Let me not hesitate or neglect. I’m trying to get this down right. Tomorrow’s not promised to us. There’s been many many songs and monuments written and erected for people after they were dead but the fact
that this man, a man of his magnitude, not only of his celebrity, if that’s a word, but a man of his understanding, for him to do this to me when I’m alive, where I can enjoy it, where I know that somebody feels about me the way that he feels about me, I mean that just makes me feel proud, man. That makes me proud, that makes me feel good. Dylan’s willing to help anybody that’s willing to help himself and that’s beautiful as far as I’m concerned.”

We started talking about “The Hurricane” and I asked Rubin what he thought about the song in comparison with other socially relevant tunes Dylan had written, like “George Jackson” and “Hattie Carroll.” Rubin frowned.

“I don’t know, man, because I’m not too much into his songs and things like that, not here, not here, ’cause all that soothing music, this ain’t no place to be soothed. This is a place, man, to be very very angry. Angry intelligently. You’re being brutalized and killed here, this is not a place to sit and listen to music. No time for music, man, this is a place to be serious. No no no man. I read, I must continue to grow because everything around me is dying.”

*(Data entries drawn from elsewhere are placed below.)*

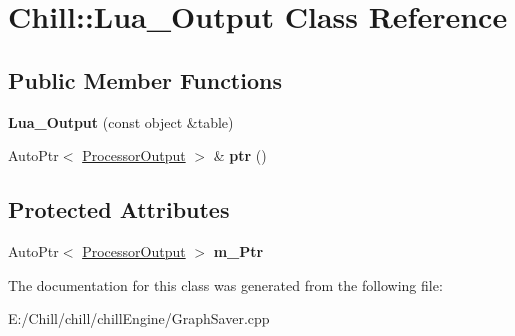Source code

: \hypertarget{class_chill_1_1_lua___output}{}\section{Chill\+:\+:Lua\+\_\+\+Output Class Reference}
\label{class_chill_1_1_lua___output}
\subsection*{Public Member Functions}
\begin{DoxyCompactItemize}
\item 
\mbox{\label{class_chill_1_1_lua___output_a464b74e7af8cb34b82d4f73666b90ab4}} 
{\bfseries Lua\+\_\+\+Output} (const object \&table)
\item 
\mbox{\label{class_chill_1_1_lua___output_a6428a65075b6a5430735829b9e4bcd82}} 
Auto\+Ptr$<$ \mbox{\hyperlink{class_chill_1_1_processor_output}{Processor\+Output}} $>$ \& {\bfseries ptr} ()
\end{DoxyCompactItemize}
\subsection*{Protected Attributes}
\begin{DoxyCompactItemize}
\item 
\mbox{\label{class_chill_1_1_lua___output_a4cf36639153e56c48c3b4e855fa3d65a}} 
Auto\+Ptr$<$ \mbox{\hyperlink{class_chill_1_1_processor_output}{Processor\+Output}} $>$ {\bfseries m\+\_\+\+Ptr}
\end{DoxyCompactItemize}


The documentation for this class was generated from the following file\+:\begin{DoxyCompactItemize}
\item 
E\+:/\+Chill/chill/chill\+Engine/Graph\+Saver.\+cpp\end{DoxyCompactItemize}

“But Rubin, some of Dylan’s stuff is revolutionary in the sense that it’s tremendously aware of the absurdity of the system. Take an album like
Highway 61
, that’s not escapist music ….”

“He got one song that I really like that I do listen to constantly. ‘It’s All Right Mama, I’m Only Bleeding.’ I like that, man. I don’t talk to many people in here but when he sent me that album, I called some young guys to my cell and I told them, ‘Listen!’ See we have a lot of people in here that are misinformed in their mind, their thinking is incorrect, they love their enemies and hate their friends. They hate each other, and I said, ‘Listen to this. Now this is a white man talking here, listen to what he’s saying about you. He know more about you than you know about yourself.’